# How does one disassemble a cis injector? Where to buy parts?



## SGLoki (Dec 12, 2004)

So I have never bothered to tear down a CIS injector before, but I think I am due for a try. Has anyone done this before? 

where can I buy a rebuild kit for the mk1 cis injectors? I need to replace the screens at minimum. 

Thanks!

-Loki


----------



## ps2375 (Aug 13, 2003)

you don't. They either work or you can try to have it cleaned or just get another one,(new or used). I have never heard of anybody refurbing these injectors. I don't know that it would even be worth it.

I have 6 of them you can have if you want to pay for shipping. I know at least 1 is leaky and has a poor spray pattern, the rest ???


----------



## SGLoki (Dec 12, 2004)

Thanks for the reply.
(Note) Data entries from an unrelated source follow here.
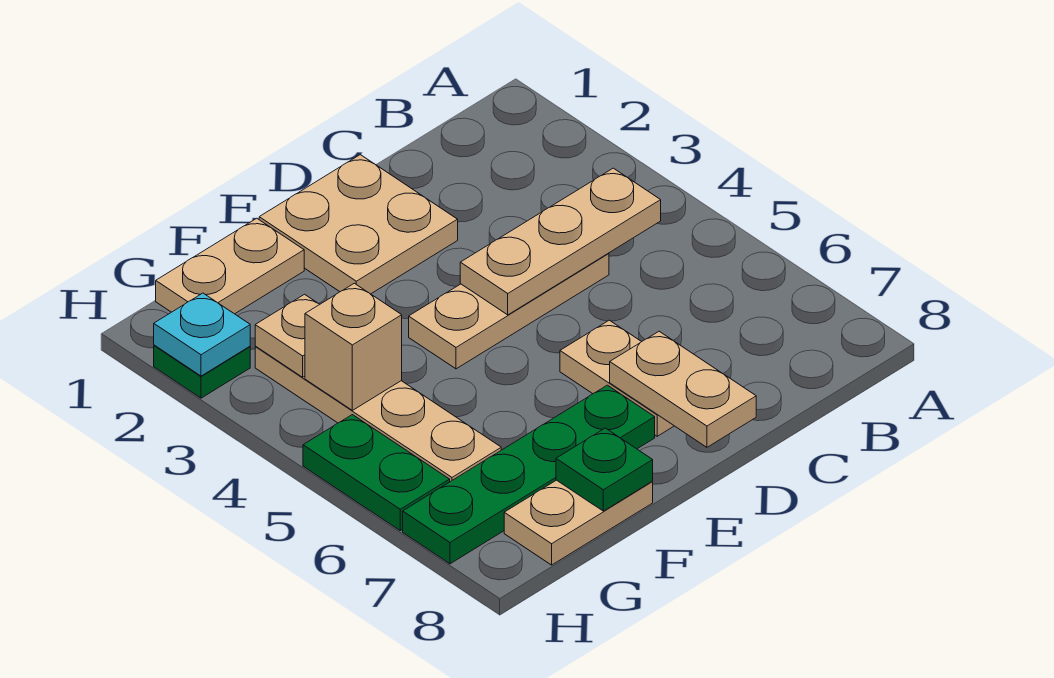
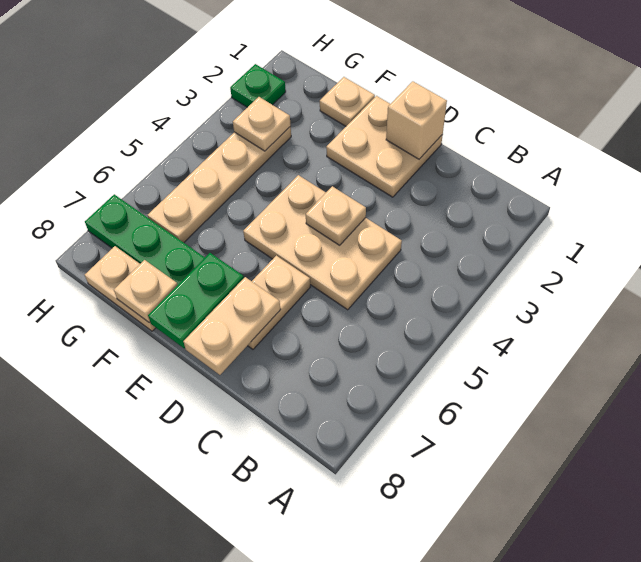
tan 1x3 plate [460,168,661,315] -> tan 1x1 plate [306,186,366,245]
tan 1x3 plate [409,253,609,369] -> tan 2x3 plate [243,175,402,310]
tan 1x2 plate [156,218,304,314] -> tan 1x1 plate [320,77,375,126]
green 1x1 plate [556,428,653,511] -> tan 1x1 plate [114,260,178,323]
tan 1x1 brick [305,283,402,410] -> tan 1x1 brick moved to [386,81,447,159]
cyan 1x1 plate [154,293,250,376] -> none
green 1x2 plate [303,415,450,531] -> green 1x2 plate moved to [148,253,244,348]

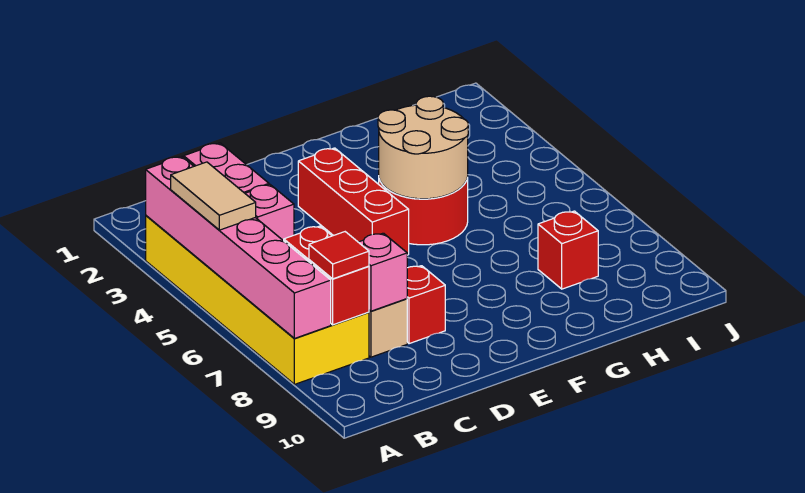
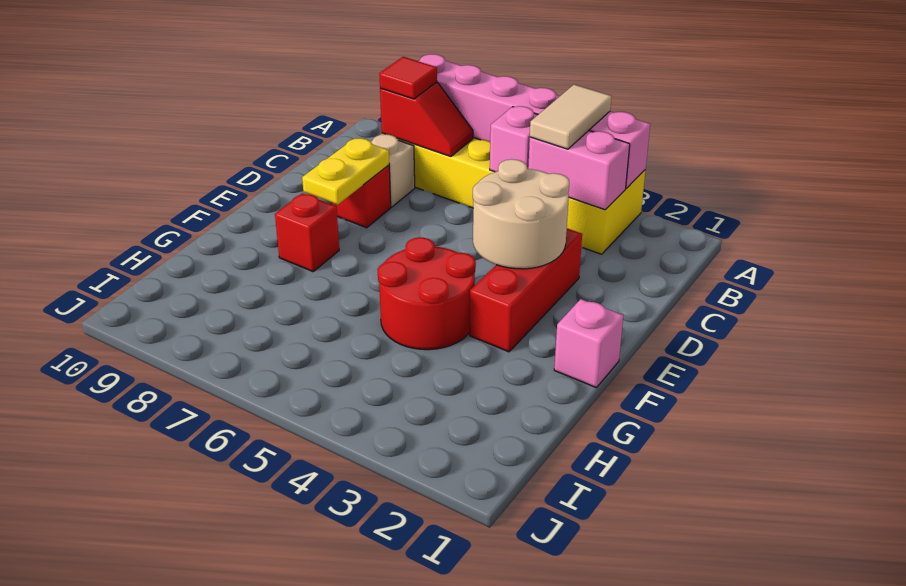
tan 1x2 tile [171,162,256,230] -> tan 1x2 tile turned to [530,85,611,149]
red 1x2 brick [284,226,369,325] -> red 1x2 slope [380,83,473,157]
pink 1x1 brick [359,233,407,311] -> pink 1x1 brick moved to [554,299,623,388]
none -> yellow 1x2 plate [302,138,389,205]
red 1x3 brick [298,148,409,255] -> red 1x3 brick turned to [470,228,582,352]
tan 2x2 round brick [378,96,468,199] -> tan 2x2 round brick moved to [473,159,569,269]
red 1x1 brick [538,211,598,289] -> red 1x1 brick moved to [275,193,339,272]

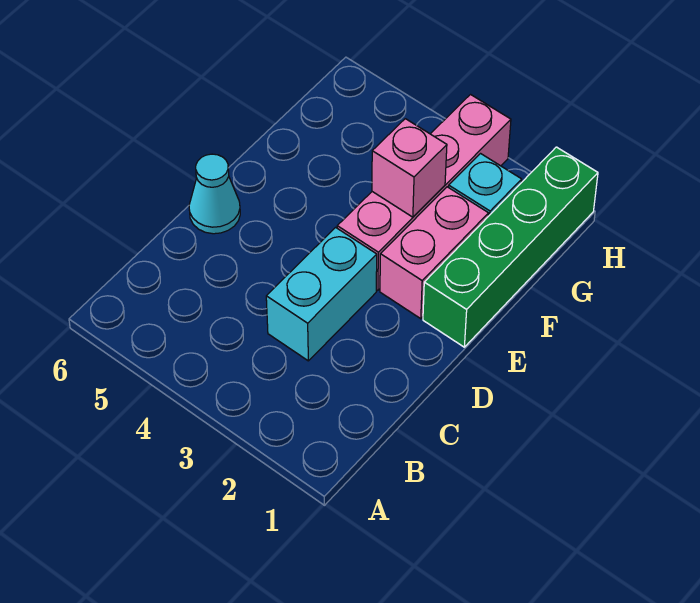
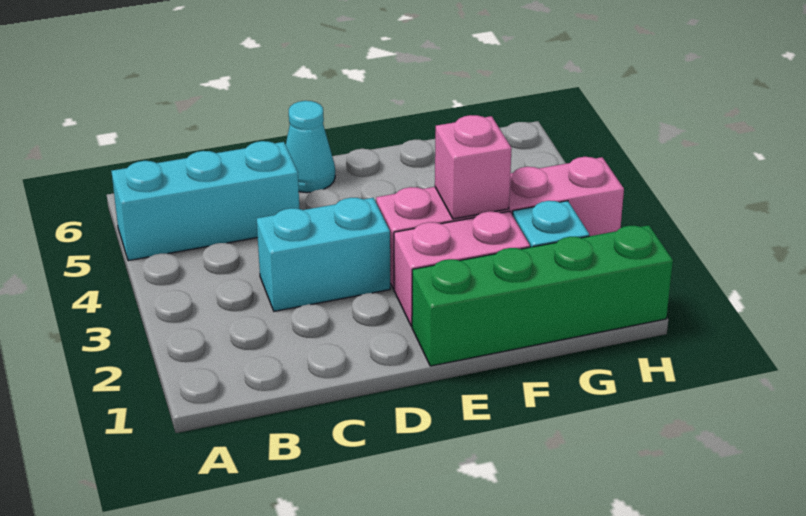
none -> cyan 1x3 brick [112,141,299,261]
I was under the impression they were multi piece, I realized after a close inspection that the tip is crimped closed and a rebuild would be stupid and risky. 

I bought a new set after the shop I called for ultrasonic cleaning claimed they tore them down and replaced the screens inside. :screwy:


----------



## ps2375 (Aug 13, 2003)

Wow, those guys are real honest,,,,


----------



## antichristonwheels (Jun 14, 2001)

you can hang a fingernail under the pin valve and pull it open. then you can backflush the injector by spraying wd40, carb cleaner, etc


----------



## rabbitnothopper (Oct 19, 2009)

antichristonwheels said:


> you can hang a fingernail under the pin valve and pull it open. then you can backflush the injector by spraying wd40, carb cleaner, etc




this works but not as thorough as ultrasonic cleaning process

the ultrasonic physically loosens all dirt/carbon/rust and other debris OFF the metal

then yeah you could flush that out like you said


----------



## vdubbugman53 (Nov 7, 2006)

http://reflectionsandshadows.com/cis-injector-cleaning/


----------